Time for them to escape!  They will sit in clear water for an hour, then back in the fridge overnight to get smoked tomorrow.






Blackstrap, spicy and hern brined, in that order


----------



## Altamaha Stalker (Aug 16, 2012)

If you hear a knock at the door, it may be me!
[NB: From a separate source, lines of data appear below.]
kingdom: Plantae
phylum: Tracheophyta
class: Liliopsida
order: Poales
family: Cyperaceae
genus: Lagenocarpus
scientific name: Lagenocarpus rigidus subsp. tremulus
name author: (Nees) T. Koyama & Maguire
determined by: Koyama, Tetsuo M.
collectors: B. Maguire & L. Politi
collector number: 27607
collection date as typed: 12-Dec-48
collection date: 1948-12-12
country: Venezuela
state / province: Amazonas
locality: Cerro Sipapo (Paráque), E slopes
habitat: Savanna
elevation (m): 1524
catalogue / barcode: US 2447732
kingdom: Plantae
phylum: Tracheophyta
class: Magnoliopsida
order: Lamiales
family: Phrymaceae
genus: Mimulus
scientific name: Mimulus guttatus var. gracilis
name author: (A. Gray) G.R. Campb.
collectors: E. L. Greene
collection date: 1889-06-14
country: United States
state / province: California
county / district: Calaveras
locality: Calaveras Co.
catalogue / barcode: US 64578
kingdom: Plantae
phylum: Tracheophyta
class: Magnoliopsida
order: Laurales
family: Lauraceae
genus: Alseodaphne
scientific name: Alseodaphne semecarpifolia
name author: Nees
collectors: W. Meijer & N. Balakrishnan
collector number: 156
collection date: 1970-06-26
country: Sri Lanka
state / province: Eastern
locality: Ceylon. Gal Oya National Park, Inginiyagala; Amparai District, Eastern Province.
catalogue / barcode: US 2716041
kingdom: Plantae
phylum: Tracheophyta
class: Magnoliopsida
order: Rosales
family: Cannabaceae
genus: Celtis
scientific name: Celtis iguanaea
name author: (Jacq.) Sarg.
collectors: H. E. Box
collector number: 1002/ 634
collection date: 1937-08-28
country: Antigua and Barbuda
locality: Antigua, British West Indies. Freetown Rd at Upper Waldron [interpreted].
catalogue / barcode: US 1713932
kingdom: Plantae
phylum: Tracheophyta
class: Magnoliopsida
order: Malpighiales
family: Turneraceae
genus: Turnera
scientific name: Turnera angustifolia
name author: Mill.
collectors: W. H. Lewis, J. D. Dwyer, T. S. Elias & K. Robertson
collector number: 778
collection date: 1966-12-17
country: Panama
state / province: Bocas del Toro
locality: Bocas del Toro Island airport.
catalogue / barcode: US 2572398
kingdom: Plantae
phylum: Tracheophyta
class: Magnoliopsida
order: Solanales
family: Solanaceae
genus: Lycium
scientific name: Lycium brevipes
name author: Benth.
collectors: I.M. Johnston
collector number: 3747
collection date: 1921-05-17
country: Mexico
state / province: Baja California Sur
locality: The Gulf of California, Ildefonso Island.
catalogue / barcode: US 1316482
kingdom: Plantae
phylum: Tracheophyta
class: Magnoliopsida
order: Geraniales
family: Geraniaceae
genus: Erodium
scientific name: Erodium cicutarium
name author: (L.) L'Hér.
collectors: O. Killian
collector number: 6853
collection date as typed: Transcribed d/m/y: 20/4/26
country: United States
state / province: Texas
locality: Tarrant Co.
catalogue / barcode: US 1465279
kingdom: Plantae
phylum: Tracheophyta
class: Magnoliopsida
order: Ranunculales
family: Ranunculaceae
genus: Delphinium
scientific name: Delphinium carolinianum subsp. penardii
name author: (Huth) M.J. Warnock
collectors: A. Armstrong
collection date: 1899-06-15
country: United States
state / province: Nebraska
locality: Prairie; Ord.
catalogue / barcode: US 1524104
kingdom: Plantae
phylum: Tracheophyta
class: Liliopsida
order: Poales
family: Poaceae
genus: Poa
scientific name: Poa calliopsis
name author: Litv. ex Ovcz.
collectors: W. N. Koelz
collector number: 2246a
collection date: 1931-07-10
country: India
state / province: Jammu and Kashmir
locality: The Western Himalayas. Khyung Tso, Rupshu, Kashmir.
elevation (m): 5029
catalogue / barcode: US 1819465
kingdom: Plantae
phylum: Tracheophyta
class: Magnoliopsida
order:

I can't wait to see the finished product!

Great how to thread!


----------



## 99Tarbox (Aug 16, 2012)

Come on over!  Corned beef is about done!


----------



## BBQOutdoors77 (Aug 17, 2012)

You are da man!!!  Thanks for the info!!! 

Address please?


----------



## 99Tarbox (Aug 18, 2012)

Didn't get to the smoker last night, so they are on today!  I slathered them up good with honey before setting them on the grill.  We'll see how long it takes to get to 160 degrees!  I'm smoking it with one part apple wood, two parts cherry.


----------



## 99Tarbox (Aug 18, 2012)

The one thing I hope you've noticed is the difference between the wet cured and the dry cured hams.  The wet cured retains more water and is much plumper than the other two.  The meat will be a bit more dense, but still moist in the cry cured.


----------



## 99Tarbox (Aug 18, 2012)

Done!  Let em cool a bit, then on to tasting!


----------



## 99Tarbox (Aug 18, 2012)

All three taste great!  I wish the spicy was a bit more spicy, but has a good flavor.  I can certainly taste the molasses in the other.  I've done the herb several times, so I knew what that would taste like.  All three are very juicy!


----------



## flyfisher76544 (Aug 19, 2012)

Loos great!!!! Thanks for the thread!


----------



## Paymaster (Aug 19, 2012)

Well Done Tarbox!!!!!!!!!!!!!!!!!!


----------